The request:
Output the entries between the line holding "scientific name: Marsdenia tinctoria" and the line holding "scientific name: Marasmius polypus", inclusive, as a Markdown table with the columns Row and Line, numbering each row and leaving out any blank lines.

↓

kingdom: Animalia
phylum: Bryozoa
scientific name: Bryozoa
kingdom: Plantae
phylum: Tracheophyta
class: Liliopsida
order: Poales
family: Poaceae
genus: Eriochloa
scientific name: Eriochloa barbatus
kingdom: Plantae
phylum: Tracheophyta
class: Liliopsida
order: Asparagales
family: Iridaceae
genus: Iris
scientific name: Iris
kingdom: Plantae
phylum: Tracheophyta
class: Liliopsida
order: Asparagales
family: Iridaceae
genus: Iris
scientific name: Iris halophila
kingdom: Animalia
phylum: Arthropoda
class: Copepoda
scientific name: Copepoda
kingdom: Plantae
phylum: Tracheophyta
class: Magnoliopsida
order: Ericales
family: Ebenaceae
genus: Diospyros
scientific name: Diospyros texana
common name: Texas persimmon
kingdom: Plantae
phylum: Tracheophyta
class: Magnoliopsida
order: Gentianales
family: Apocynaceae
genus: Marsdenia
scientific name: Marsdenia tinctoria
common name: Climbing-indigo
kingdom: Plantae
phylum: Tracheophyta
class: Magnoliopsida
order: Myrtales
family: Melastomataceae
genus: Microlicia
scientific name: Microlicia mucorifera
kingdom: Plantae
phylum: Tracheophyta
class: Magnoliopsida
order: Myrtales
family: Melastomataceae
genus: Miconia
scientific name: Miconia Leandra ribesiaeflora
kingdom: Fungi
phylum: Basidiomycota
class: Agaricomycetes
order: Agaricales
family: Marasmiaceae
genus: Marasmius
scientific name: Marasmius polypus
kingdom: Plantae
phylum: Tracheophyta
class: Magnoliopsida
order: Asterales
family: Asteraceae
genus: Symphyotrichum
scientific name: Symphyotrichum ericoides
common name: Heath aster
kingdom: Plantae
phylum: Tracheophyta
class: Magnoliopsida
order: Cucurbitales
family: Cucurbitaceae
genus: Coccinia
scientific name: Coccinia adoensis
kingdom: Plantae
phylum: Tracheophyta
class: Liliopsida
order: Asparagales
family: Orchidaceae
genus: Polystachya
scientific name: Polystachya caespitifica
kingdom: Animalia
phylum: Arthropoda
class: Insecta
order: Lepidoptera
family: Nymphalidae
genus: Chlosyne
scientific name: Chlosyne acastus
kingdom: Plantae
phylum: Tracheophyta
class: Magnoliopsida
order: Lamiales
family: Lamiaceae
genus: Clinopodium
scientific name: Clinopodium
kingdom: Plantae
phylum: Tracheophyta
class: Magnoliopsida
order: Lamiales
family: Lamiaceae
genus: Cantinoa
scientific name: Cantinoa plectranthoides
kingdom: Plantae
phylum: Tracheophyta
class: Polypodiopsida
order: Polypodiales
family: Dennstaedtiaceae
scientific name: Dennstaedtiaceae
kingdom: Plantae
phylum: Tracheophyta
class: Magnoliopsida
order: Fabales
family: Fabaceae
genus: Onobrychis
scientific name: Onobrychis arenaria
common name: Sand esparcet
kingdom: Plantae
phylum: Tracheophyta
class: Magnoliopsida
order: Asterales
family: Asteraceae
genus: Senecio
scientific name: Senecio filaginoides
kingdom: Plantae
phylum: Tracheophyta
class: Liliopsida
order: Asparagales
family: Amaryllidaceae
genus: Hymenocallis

↑

Full output:
| Row | Line |
|---|---|
| 1 | scientific name: Marsdenia tinctoria |
| 2 | common name: Climbing-indigo |
| 3 | kingdom: Plantae |
| 4 | phylum: Tracheophyta |
| 5 | class: Magnoliopsida |
| 6 | order: Myrtales |
| 7 | family: Melastomataceae |
| 8 | genus: Microlicia |
| 9 | scientific name: Microlicia mucorifera |
| 10 | kingdom: Plantae |
| 11 | phylum: Tracheophyta |
| 12 | class: Magnoliopsida |
| 13 | order: Myrtales |
| 14 | family: Melastomataceae |
| 15 | genus: Miconia |
| 16 | scientific name: Miconia Leandra ribesiaeflora |
| 17 | kingdom: Fungi |
| 18 | phylum: Basidiomycota |
| 19 | class: Agaricomycetes |
| 20 | order: Agaricales |
| 21 | family: Marasmiaceae |
| 22 | genus: Marasmius |
| 23 | scientific name: Marasmius polypus |